*EXERCISE DESCRIPTION*:
Repeat word for word the lines of the material that follows, starting at the line containing "LP制作の参考になる日本のLPを集めたギャラリーサイト" and ending at the line containing "Есть в наличии". Leave the pictures out of your answer.
.....
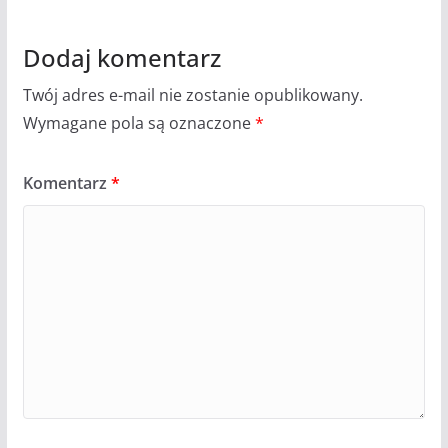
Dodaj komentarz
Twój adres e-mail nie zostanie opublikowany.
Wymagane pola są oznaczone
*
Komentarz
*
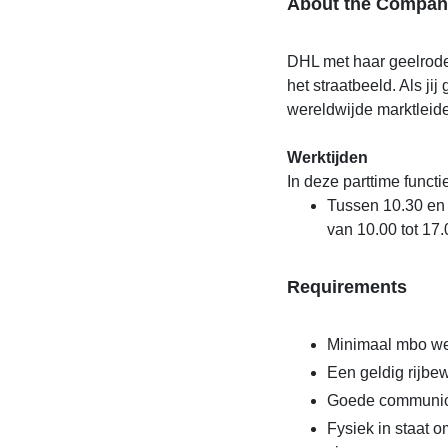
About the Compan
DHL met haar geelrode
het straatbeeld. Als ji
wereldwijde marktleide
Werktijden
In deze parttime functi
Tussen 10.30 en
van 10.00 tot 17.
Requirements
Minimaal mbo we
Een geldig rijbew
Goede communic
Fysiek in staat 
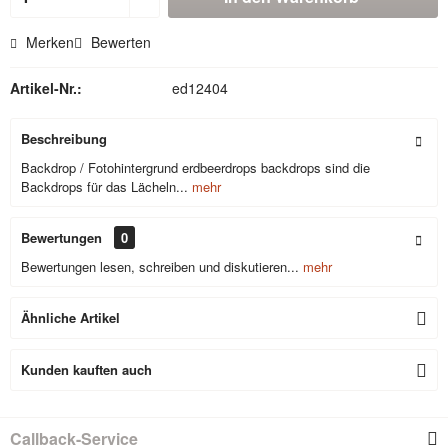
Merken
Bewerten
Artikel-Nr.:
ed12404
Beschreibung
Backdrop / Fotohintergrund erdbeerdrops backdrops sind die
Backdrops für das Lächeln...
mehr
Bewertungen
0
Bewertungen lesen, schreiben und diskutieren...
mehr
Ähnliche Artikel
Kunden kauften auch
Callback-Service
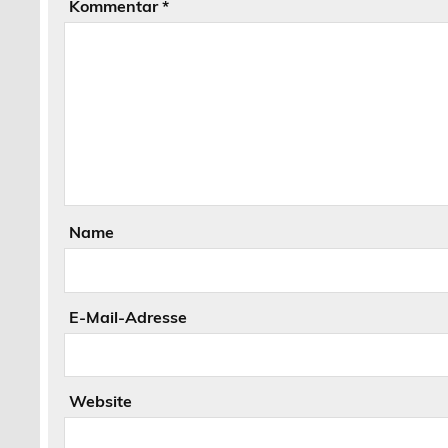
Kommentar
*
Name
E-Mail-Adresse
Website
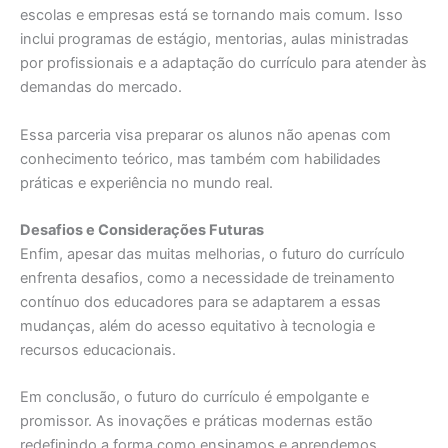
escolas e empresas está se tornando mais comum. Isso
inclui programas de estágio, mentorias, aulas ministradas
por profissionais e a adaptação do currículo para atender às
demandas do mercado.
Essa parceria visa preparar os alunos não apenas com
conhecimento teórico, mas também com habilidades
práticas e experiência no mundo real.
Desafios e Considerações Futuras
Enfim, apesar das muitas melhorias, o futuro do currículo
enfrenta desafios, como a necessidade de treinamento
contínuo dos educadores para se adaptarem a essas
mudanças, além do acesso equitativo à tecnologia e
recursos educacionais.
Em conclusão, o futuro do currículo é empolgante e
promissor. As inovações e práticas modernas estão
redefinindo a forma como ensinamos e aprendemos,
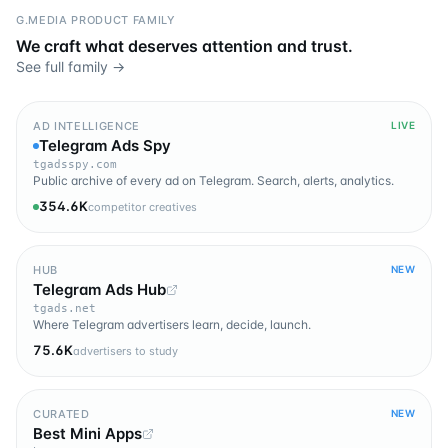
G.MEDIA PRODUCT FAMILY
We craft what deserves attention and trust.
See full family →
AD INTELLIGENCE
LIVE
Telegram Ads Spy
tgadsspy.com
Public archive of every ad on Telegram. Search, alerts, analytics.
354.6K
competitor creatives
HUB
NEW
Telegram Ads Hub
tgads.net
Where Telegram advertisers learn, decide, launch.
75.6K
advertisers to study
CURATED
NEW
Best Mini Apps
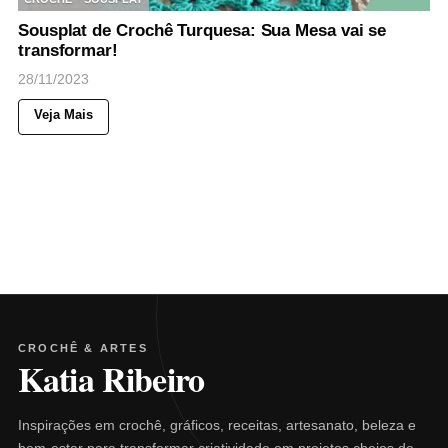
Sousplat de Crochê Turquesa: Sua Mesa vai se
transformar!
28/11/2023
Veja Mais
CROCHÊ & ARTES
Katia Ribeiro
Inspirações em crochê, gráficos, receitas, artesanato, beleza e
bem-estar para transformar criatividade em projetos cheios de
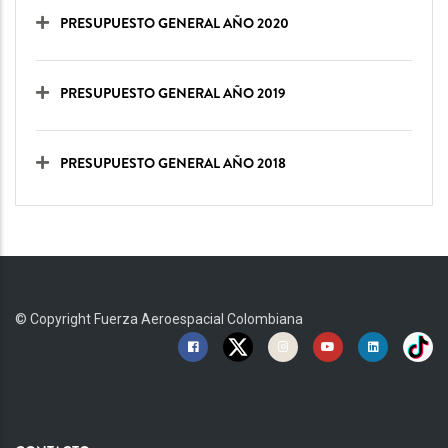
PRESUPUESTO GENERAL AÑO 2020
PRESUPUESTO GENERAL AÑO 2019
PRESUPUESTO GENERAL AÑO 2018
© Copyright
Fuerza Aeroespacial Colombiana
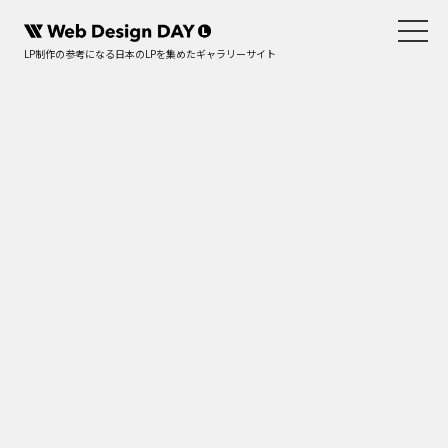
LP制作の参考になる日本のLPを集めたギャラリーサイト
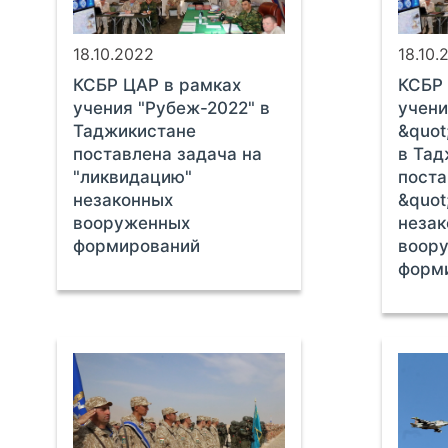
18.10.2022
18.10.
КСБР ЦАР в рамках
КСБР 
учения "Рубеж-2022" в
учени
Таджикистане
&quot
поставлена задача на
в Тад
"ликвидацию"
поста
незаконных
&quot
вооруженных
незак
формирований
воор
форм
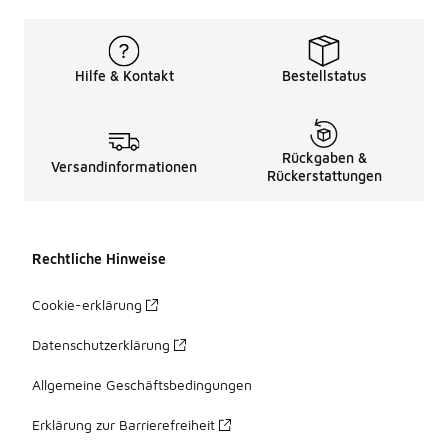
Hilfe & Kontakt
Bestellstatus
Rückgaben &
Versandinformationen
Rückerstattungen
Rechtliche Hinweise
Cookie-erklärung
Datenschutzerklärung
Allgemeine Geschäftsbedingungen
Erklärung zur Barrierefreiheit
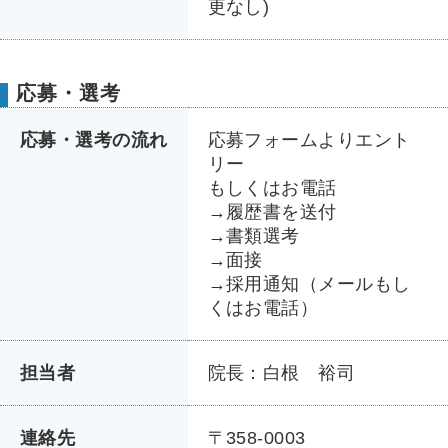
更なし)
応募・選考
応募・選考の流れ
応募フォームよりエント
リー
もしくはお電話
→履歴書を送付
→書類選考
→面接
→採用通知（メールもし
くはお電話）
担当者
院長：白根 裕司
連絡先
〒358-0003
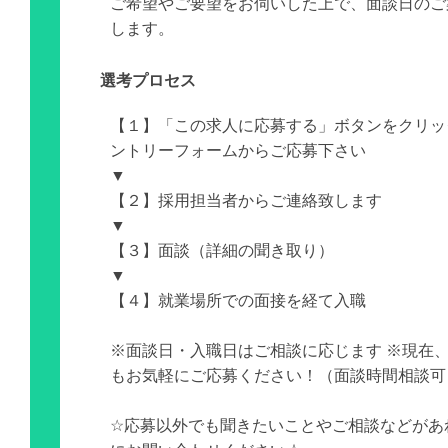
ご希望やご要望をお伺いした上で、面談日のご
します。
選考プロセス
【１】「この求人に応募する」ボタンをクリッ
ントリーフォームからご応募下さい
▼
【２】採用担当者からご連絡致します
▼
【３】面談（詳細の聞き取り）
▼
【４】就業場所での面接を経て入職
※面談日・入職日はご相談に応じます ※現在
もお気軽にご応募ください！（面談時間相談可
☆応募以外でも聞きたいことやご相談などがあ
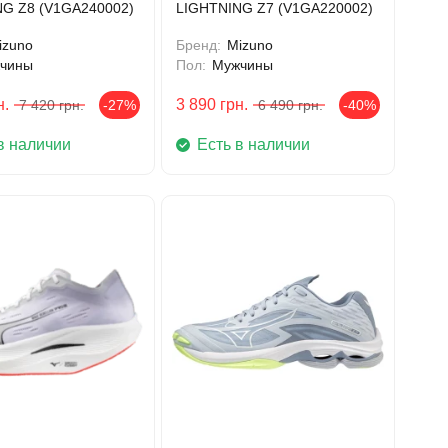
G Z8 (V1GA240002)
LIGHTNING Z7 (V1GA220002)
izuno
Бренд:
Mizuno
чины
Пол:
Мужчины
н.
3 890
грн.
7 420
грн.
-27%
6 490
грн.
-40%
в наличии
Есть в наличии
.....
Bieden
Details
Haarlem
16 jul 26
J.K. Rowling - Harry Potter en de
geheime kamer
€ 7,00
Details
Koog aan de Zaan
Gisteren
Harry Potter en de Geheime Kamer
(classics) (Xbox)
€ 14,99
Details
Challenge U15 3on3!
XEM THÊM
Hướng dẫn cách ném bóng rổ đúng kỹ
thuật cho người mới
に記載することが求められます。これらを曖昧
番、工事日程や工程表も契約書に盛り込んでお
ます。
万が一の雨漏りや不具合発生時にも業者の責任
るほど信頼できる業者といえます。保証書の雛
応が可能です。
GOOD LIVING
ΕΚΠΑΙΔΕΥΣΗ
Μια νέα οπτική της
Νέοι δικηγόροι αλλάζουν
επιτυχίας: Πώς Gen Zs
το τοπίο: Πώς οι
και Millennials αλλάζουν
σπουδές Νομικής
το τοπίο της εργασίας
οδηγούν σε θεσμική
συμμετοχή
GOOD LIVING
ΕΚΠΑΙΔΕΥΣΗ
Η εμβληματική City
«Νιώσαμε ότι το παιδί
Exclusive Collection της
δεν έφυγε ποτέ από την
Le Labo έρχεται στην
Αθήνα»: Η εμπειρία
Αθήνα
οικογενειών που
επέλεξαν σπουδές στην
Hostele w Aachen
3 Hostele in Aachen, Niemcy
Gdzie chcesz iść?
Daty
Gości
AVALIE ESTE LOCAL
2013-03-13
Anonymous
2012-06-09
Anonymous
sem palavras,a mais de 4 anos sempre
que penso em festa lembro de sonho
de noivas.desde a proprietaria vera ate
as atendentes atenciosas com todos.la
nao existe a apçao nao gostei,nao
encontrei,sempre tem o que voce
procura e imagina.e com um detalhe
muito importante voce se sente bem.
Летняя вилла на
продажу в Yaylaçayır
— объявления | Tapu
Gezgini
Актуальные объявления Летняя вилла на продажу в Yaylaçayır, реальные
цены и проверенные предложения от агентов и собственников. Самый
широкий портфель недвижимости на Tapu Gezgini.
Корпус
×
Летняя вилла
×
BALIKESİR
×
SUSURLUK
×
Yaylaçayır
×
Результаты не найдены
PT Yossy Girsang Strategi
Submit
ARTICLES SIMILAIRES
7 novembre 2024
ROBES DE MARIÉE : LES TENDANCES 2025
.....
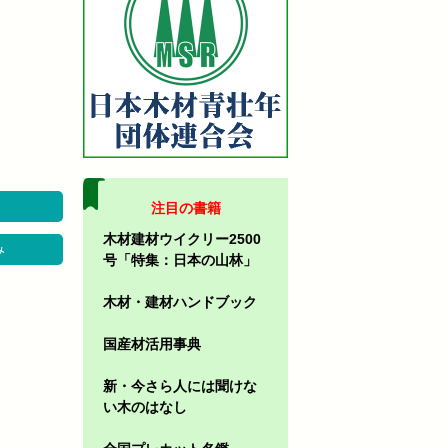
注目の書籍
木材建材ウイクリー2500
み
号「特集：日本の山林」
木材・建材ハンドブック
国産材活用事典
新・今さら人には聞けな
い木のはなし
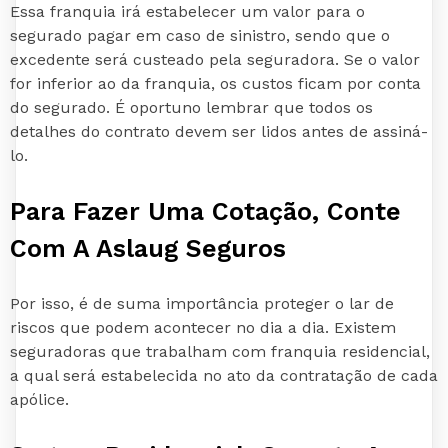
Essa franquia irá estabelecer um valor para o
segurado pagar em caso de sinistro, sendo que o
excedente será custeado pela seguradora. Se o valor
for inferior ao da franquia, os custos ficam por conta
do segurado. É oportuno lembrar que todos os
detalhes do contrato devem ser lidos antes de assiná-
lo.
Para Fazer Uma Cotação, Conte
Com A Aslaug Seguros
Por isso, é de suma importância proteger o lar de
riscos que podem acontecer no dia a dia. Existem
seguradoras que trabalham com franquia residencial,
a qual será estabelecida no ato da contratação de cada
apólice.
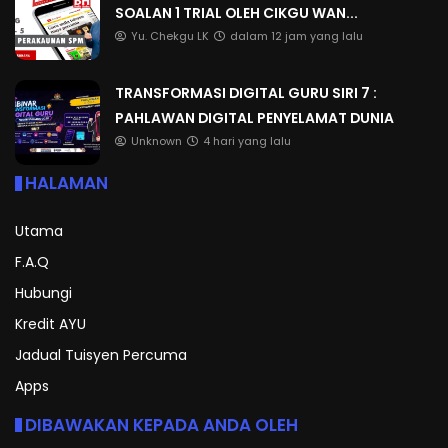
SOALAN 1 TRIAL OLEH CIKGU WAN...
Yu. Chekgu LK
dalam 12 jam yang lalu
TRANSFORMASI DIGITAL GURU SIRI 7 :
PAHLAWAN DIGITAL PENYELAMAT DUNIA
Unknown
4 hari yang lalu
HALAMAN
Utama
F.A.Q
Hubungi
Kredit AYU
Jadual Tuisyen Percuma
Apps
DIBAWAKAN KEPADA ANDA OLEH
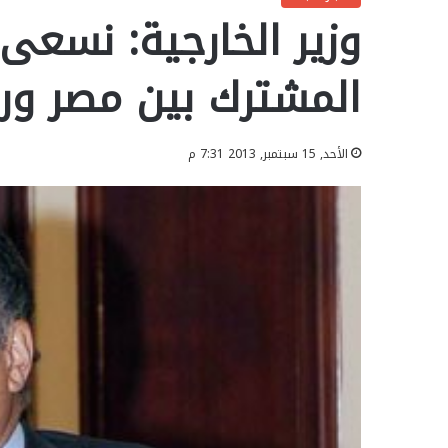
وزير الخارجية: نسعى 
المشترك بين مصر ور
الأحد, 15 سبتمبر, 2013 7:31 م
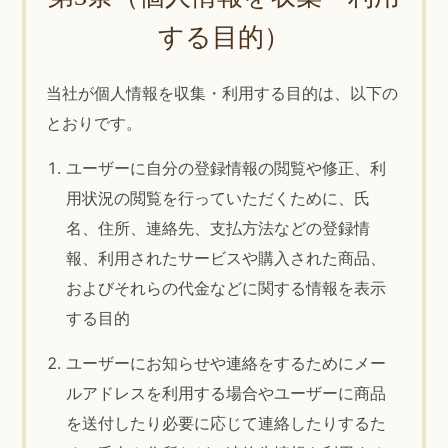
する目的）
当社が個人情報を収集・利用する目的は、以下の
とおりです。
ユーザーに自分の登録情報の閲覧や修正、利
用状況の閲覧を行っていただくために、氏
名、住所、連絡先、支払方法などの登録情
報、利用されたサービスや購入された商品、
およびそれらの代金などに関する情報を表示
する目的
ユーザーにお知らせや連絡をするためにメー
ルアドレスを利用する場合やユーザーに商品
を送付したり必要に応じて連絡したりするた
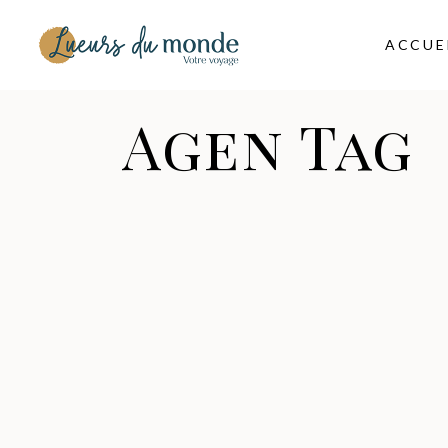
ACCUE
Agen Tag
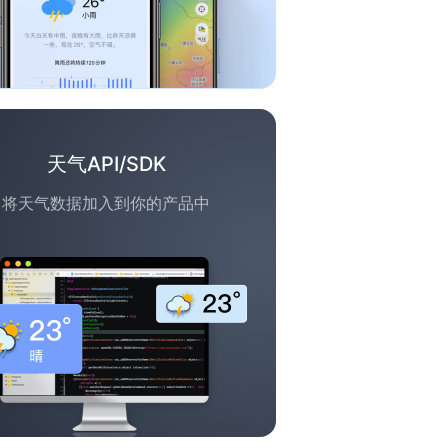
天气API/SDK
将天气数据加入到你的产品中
.....
*TASK ANSWER*:
LP制作の参考になる日本のLPを集めたギャラリーサイト
18.10.2022
18.10.
КСБР ЦАР в рамках
КСБР 
учения "Рубеж-2022" в
учени
Таджикистане
&quot
поставлена задача на
в Тад
"ликвидацию"
поста
незаконных
&quot
вооруженных
незак
формирований
воор
форм
Hilfe & Kontakt
Bestellstatus
Rückgaben &
Versandinformationen
Rückerstattungen
Rechtliche Hinweise
Cookie-erklärung
Datenschutzerklärung
Allgemeine Geschäftsbedingungen
Erklärung zur Barrierefreiheit
更なし)
応募・選考
応募・選考の流れ
応募フォームよりエント
リー
もしくはお電話
→履歴書を送付
→書類選考
→面接
→採用通知（メールもし
くはお電話）
担当者
院長：白根 裕司
連絡先
〒358-0003
ご希望やご要望をお伺いした上で、面談日のご
します。
選考プロセス
【１】「この求人に応募する」ボタンをクリッ
ントリーフォームからご応募下さい
▼
【２】採用担当者からご連絡致します
▼
【３】面談（詳細の聞き取り）
▼
【４】就業場所での面接を経て入職
※面談日・入職日はご相談に応じます ※現在
もお気軽にご応募ください！（面談時間相談可
☆応募以外でも聞きたいことやご相談などがあ
G Z8 (V1GA240002)
LIGHTNING Z7 (V1GA220002)
izuno
Бренд:
Mizuno
чины
Пол:
Мужчины
н.
3 890
грн.
7 420
грн.
-27%
6 490
грн.
-40%
в наличии
Есть в наличии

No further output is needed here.